→ **DATASET**
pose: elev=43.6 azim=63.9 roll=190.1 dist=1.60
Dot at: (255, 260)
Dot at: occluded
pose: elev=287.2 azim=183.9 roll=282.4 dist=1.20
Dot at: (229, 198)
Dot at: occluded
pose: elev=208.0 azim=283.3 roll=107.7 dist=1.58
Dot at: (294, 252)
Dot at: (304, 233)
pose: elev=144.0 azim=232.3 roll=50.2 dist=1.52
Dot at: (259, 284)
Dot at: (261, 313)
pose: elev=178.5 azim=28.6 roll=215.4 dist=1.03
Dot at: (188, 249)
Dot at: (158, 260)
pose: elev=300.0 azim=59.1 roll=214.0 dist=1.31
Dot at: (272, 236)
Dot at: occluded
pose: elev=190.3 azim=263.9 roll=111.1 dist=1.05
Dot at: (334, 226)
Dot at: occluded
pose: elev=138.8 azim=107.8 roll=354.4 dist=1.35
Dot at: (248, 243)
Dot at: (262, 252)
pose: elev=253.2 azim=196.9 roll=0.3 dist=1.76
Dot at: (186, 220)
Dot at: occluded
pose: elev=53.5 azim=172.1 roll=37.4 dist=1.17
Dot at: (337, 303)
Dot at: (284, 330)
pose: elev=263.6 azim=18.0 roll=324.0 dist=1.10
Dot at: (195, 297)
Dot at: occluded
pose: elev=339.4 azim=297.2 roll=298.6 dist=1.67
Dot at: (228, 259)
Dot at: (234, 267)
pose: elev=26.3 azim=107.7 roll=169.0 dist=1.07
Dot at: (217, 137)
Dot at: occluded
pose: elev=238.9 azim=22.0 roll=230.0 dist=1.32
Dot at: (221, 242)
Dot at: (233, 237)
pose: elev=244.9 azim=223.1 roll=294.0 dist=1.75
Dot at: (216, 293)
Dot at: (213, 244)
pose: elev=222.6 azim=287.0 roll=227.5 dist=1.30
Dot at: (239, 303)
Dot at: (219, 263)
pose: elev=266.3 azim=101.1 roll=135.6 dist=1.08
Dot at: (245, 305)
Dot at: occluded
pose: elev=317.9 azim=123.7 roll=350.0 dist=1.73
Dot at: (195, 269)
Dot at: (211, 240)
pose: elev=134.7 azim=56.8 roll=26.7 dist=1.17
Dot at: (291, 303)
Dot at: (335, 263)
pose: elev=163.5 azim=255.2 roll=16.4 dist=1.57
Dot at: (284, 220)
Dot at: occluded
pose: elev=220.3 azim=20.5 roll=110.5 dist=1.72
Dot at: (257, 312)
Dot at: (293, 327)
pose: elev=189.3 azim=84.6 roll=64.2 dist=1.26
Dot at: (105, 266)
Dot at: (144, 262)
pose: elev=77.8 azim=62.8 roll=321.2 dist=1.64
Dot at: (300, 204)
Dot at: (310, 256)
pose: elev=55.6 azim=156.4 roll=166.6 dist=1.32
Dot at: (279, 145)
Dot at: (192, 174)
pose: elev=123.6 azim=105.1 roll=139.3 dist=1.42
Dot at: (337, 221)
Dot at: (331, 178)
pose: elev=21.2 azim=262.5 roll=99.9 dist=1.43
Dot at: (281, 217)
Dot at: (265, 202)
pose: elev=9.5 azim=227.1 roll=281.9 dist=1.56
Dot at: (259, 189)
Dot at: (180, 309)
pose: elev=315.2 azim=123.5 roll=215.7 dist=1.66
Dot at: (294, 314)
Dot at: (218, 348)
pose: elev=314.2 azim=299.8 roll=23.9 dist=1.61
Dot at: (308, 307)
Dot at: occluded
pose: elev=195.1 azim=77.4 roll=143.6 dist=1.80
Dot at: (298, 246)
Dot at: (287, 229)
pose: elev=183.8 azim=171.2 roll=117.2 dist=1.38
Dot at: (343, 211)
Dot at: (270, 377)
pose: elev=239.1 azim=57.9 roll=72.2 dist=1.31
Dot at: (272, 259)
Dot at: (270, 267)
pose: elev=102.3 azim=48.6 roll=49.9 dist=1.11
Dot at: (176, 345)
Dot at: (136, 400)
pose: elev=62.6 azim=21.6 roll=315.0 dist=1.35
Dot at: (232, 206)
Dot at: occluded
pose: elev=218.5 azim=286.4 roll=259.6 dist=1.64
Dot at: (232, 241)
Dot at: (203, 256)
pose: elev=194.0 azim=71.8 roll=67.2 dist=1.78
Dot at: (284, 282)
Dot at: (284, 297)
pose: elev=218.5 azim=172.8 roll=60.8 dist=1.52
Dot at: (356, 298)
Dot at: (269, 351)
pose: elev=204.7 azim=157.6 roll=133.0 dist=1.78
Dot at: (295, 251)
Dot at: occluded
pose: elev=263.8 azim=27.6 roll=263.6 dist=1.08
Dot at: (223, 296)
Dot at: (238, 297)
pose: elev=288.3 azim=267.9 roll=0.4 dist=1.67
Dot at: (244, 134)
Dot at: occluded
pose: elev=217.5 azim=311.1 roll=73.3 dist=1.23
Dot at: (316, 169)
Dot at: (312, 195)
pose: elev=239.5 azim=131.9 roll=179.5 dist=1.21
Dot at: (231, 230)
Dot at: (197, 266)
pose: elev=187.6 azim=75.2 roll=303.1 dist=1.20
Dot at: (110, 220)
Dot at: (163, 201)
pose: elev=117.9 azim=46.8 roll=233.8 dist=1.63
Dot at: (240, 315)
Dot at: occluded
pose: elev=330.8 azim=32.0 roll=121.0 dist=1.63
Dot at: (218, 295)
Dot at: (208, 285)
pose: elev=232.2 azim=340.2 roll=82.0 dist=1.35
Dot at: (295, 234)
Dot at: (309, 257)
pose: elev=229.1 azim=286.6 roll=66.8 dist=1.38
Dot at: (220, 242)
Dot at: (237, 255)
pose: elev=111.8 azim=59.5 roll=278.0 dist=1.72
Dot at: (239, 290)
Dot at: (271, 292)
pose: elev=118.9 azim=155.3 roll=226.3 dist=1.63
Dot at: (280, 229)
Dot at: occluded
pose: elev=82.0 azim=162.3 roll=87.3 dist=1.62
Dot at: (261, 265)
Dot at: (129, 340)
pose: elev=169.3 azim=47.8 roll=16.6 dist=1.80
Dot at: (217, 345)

→ **DIRECTIONS FOR THIS TASK**
Copy out the entries, beginning with the line containing "pose: elev=222.6 azim=287.0" and continuing through the line containing "Dot at: (335, 263)".

→ **PROBLEM SOLUTION**
pose: elev=222.6 azim=287.0 roll=227.5 dist=1.30
Dot at: (239, 303)
Dot at: (219, 263)
pose: elev=266.3 azim=101.1 roll=135.6 dist=1.08
Dot at: (245, 305)
Dot at: occluded
pose: elev=317.9 azim=123.7 roll=350.0 dist=1.73
Dot at: (195, 269)
Dot at: (211, 240)
pose: elev=134.7 azim=56.8 roll=26.7 dist=1.17
Dot at: (291, 303)
Dot at: (335, 263)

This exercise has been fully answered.